Le règlement 20-20-20 peut détenir des projets entiers tandis que les développeurs entreprennent pour financer ou évaluer si la valeur du projet justifie l’investissement.
“La plupart des développeurs, si les règles étaient claires et que l’argent était à l’avance, serait en mesure de y faire face”, a-t-il déclaré, se référant à l’exigence de la maison sociale.
“Mais comme ils ne sont pas un peu incertains, et il n’est jamais clair si l’argent arrive, il est plus difficile de gérer le développement.”
Trop d’obstacles, dit l’opposition
Cependant, l’objectif de créer des quartiers denses est logique lors de la lutte contre l’expansion urbaine, a déclaré Shearmur.
Cette vision est logique, mais il y a trop d’obstacles pour les développeurs, a déclaré Aref Salem, chef de l’opposition officielle à la mairie.
Il a mentionné l’hippodrome dans le West End comme un développement du logement non réalisé. Le terrain appartient à la ville, mais un milliard de dollars d’infrastructures municipales est nécessaire pour continuer.
Bridge-Bonaventure, qui promet des milliers d’unités, a également besoin d’un milliard de dollars d’infrastructures, dont une station pour le nouveau système métropolitain de la ville, a-t-il déclaré.
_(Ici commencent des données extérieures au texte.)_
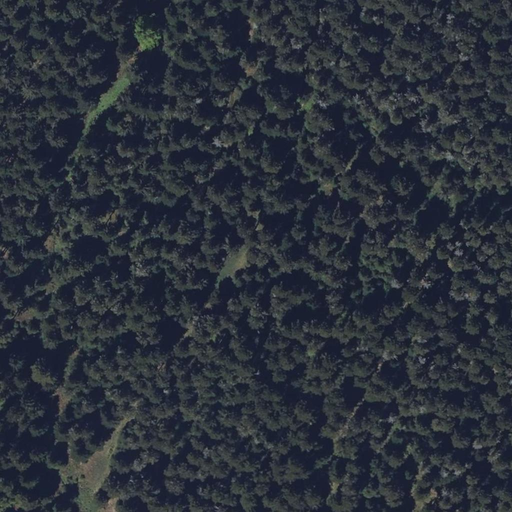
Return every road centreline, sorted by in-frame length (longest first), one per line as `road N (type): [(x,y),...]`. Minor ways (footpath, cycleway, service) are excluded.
road 1 (track): [(511,453),(510,419),(462,298),(431,264),(456,177),(511,127)]
road 2 (track): [(340,511),(348,460),(431,264)]
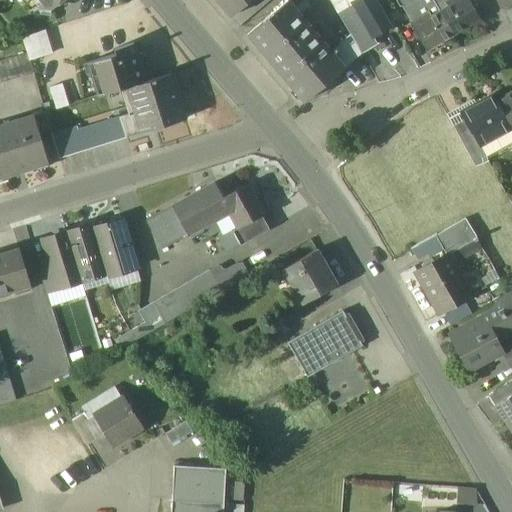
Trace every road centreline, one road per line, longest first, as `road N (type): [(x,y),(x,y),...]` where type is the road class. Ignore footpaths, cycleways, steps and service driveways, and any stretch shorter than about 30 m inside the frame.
road 1 (residential): [(511,507),(281,133)]
road 2 (residential): [(0,220),(281,133)]
road 3 (residential): [(281,133),(403,96),(511,42)]
road 4 (residential): [(281,133),(164,0)]
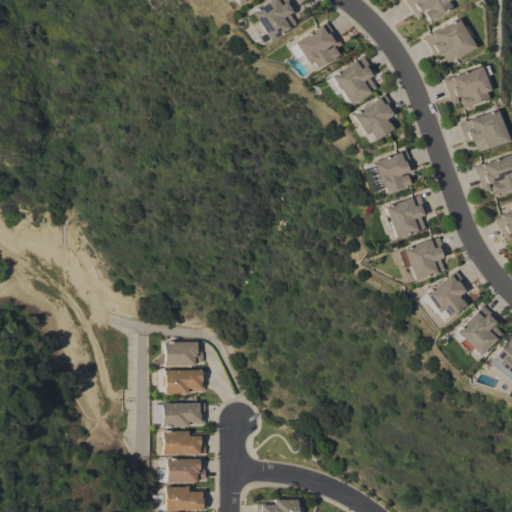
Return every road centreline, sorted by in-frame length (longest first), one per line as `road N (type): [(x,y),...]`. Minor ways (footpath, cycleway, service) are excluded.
road 1 (residential): [(338,0),(398,59),(476,251),(511,296)]
road 2 (residential): [(369,511),(333,489),(232,473)]
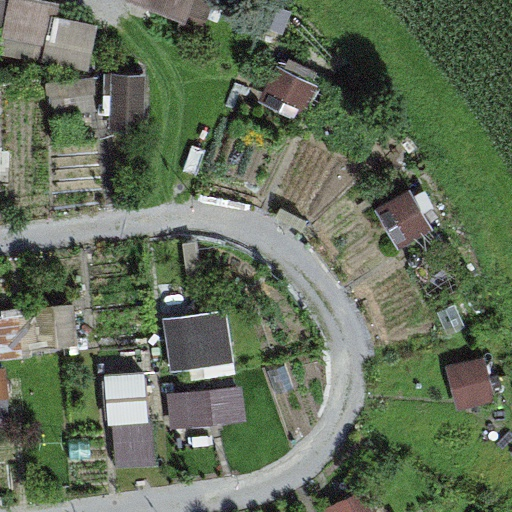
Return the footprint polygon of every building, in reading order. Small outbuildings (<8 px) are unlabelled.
[(129,0),(128,4),(194,27),(203,0),(129,0)] [(105,21),(17,2),(7,46),(96,65),(105,21)] [(27,342),(81,339),(79,308),(25,311),(27,342)] [(171,318),(173,368),(238,365),(236,315),(171,318)] [(384,511),(374,489),(337,507),(339,511),(384,511)]
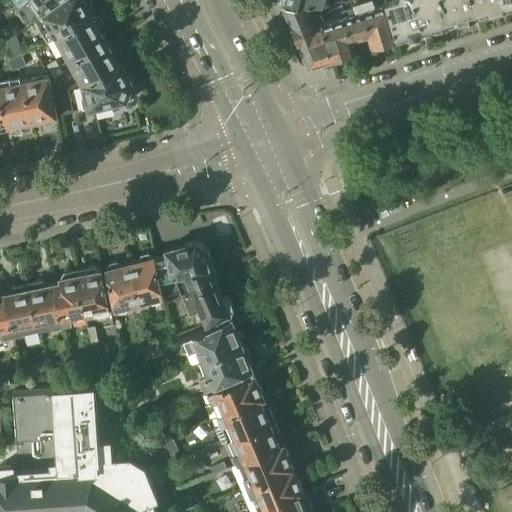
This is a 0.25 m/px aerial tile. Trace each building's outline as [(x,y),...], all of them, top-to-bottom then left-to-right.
[(26,0),(17,7),(28,23),(35,18),(44,12),(60,0),(26,0)] [(48,41),(58,35),(95,13),(91,5),(94,0),(93,0),(60,0),(44,12),(35,18),(48,41)] [(356,4),(353,5),(364,42),(372,40),(374,45),(399,37),(388,0),(387,1),(358,10),(356,4)] [(399,37),(425,29),(416,0),(386,0),(387,1),(388,0),(399,37)] [(416,0),(425,29),(451,21),(444,0),(416,0)] [(444,0),(451,21),(477,13),(473,0),(444,0)] [(473,0),(477,13),(504,5),(502,0),(473,0)] [(325,8),(323,2),(318,1),(320,9),(318,9),(333,57),(357,49),(356,45),(364,42),(353,5),(349,6),(351,11),(325,19),(322,9),(325,8)] [(310,64),(333,57),(318,9),(311,12),(307,2),(285,3),(291,19),(285,22),(302,61),(309,59),(310,64)] [(96,14),(95,13),(58,35),(65,48),(64,48),(71,60),(109,38),(105,31),(106,25),(101,15),(96,14)] [(83,81),(83,83),(123,63),(126,56),(121,46),(114,45),(109,38),(71,60),(76,68),(77,68),(84,81),(83,81)] [(19,67),(26,65),(22,52),(16,56),(19,67)] [(9,58),(12,70),(19,67),(16,56),(9,58)] [(56,59),(47,64),(51,71),(60,65),(56,59)] [(132,77),(123,63),(83,83),(89,108),(119,101),(123,102),(127,99),(135,97),(138,89),(135,83),(135,79),(132,77)] [(60,65),(51,71),(55,77),(64,72),(60,65)] [(32,120),(42,118),(43,120),(46,122),(54,121),(57,117),(56,115),(58,115),(49,73),(25,78),(32,120)] [(23,121),(32,120),(25,78),(0,83),(0,85),(7,125),(9,124),(10,126),(13,129),(21,127),(23,124),(23,121)] [(58,94),(62,113),(74,111),(69,88),(58,94)] [(511,511),(511,182),(374,233),(487,511),(511,511)] [(191,281),(215,272),(218,270),(208,247),(198,240),(167,247),(168,254),(157,257),(156,257),(161,277),(161,279),(177,275),(183,290),(194,286),(191,281)] [(161,279),(161,277),(156,257),(157,257),(156,254),(153,255),(153,253),(149,251),(142,252),(140,256),(141,258),(131,261),(141,303),(151,301),(150,299),(165,295),(161,279)] [(107,267),(115,308),(130,304),(131,306),(141,303),(131,261),(122,263),(122,261),(117,259),(110,260),(109,264),(109,266),(107,267)] [(78,273),(87,315),(97,312),(97,311),(111,308),(101,267),(97,264),(89,266),(86,269),(87,271),(78,273)] [(85,315),(87,315),(78,273),(77,273),(76,272),(72,269),(64,271),(61,275),(62,276),(60,276),(61,280),(54,281),(63,324),(73,322),(72,316),(85,313),(85,315)] [(226,295),(225,295),(215,272),(191,281),(194,286),(183,290),(192,311),(201,307),(207,322),(233,311),(235,307),(231,297),(226,295)] [(52,326),(63,324),(54,281),(47,283),(42,280),(29,282),(30,286),(38,327),(52,324),(52,326)] [(24,330),(38,327),(30,286),(29,282),(15,285),(12,289),(5,291),(14,333),(24,331),(24,330)] [(0,341),(6,340),(5,335),(14,333),(5,291),(0,291),(0,341)] [(242,330),(238,328),(233,316),(186,336),(191,349),(200,346),(205,358),(244,342),(243,341),(245,336),(242,330)] [(92,342),(99,340),(96,325),(88,327),(92,342)] [(141,340),(142,347),(149,345),(148,338),(141,340)] [(244,343),(244,342),(205,358),(210,371),(201,375),(207,388),(254,368),(249,356),(251,351),(249,345),(244,343)] [(47,372),(39,373),(40,380),(48,380),(47,372)] [(219,415),(266,395),(256,372),(209,391),(219,415)] [(10,383),(9,375),(0,376),(0,383),(0,384),(10,383)] [(202,389),(200,383),(187,388),(190,394),(202,389)] [(15,464),(0,465),(1,473),(0,473),(0,511),(24,511),(85,510),(85,509),(89,511),(158,511),(152,497),(158,494),(145,464),(131,457),(114,458),(112,439),(98,439),(95,385),(56,387),(56,392),(11,395),(15,464)] [(276,419),(266,395),(219,415),(223,423),(216,426),(222,442),(229,439),(276,419)] [(195,397),(182,403),(185,409),(198,404),(195,397)] [(286,443),(276,419),(229,439),(239,463),(286,443)] [(296,467),(286,443),(239,463),(232,466),(242,489),(249,486),(296,467)] [(162,450),(167,461),(176,457),(172,446),(162,450)] [(225,460),(211,466),(214,473),(228,468),(225,460)] [(306,490),(296,467),(249,486),(259,510),(306,490)] [(314,511),(306,490),(259,510),(253,511),(314,511)] [(190,494),(178,499),(183,510),(194,506),(190,494)]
“Le besoin de Montréal est de construire … beaucoup plus d’unités”, a déclaré Salem. “Entre aujourd’hui et 2030, nous parlons de 60 000 unités et nous sommes vraiment loin de cela.”

Il a dit qu’il fallait trop de temps pour que les projets et les permis coûtent cher. Les développeurs quittent plutôt Montréal basé sur la côte nord ou sud, évitant la bureaucratie et les coûts pour satisfaire le règlement 20-20-20.
“C’est vraiment un autre problème que nous avons avec cette administration que nous n’avons jamais vue auparavant les huit dernières années ici à Montréal”, a déclaré Salem.
L’architecte de longue date de Montréal Ron Rayside de Rayside Labossière a déclaré que l’hébergement à haute densité ne peut pas être construit partout. Mais si la ville veut se produire ces grands projets, “il y a de la place pour accélérer le processus à tous les niveaux”.
Cependant, les projets à grande échelle ne se produisent pas aujourd’hui. Il faut des années pour planifier et garantir des prêts, en particulier avec l’augmentation des coûts, a-t-il déclaré.
“Parfois, c’est un long processus, et peut-être qu’une partie du problème est que tout le monde n’est pas conscient des différents passages de ce long processus”, a-t-il déclaré.
Beaudry a reconnu que la bureaucratie avait ralenti certains projets, mais a déclaré que l’administration Plante avait travaillé pour réduire ces obstacles, établissant les règles pour délivrer des permis plus rapidement. Dans le cadre du nouveau plan urbain, a-t-il dit, le processus est plus prévisible. Le Québec a également contribué à simplifier les approbations.
Mais les développeurs ont encore besoin d’un financement provincial et fédéral pour construire le logement social et pratique demandé, a-t-il déclaré. L’objectif est de bien planifier la ville, pas seulement la tour après la tour.
La topographie passable mélangera les types de construction, d’espace vert, de shopping et de services sociaux, a déclaré, citant le lieu de Versailles comme exemple de transformation d’un centre commercial et de stationnement en quelque chose de plus grand.
“Nous travaillons main dans la main avec les développeurs et autres partenaires pour nous assurer que le quartier n’est pas basé sur les voitures. Elle est basée sur les transports publics”, a déclaré Beaudry. “C’est un processus en cours.”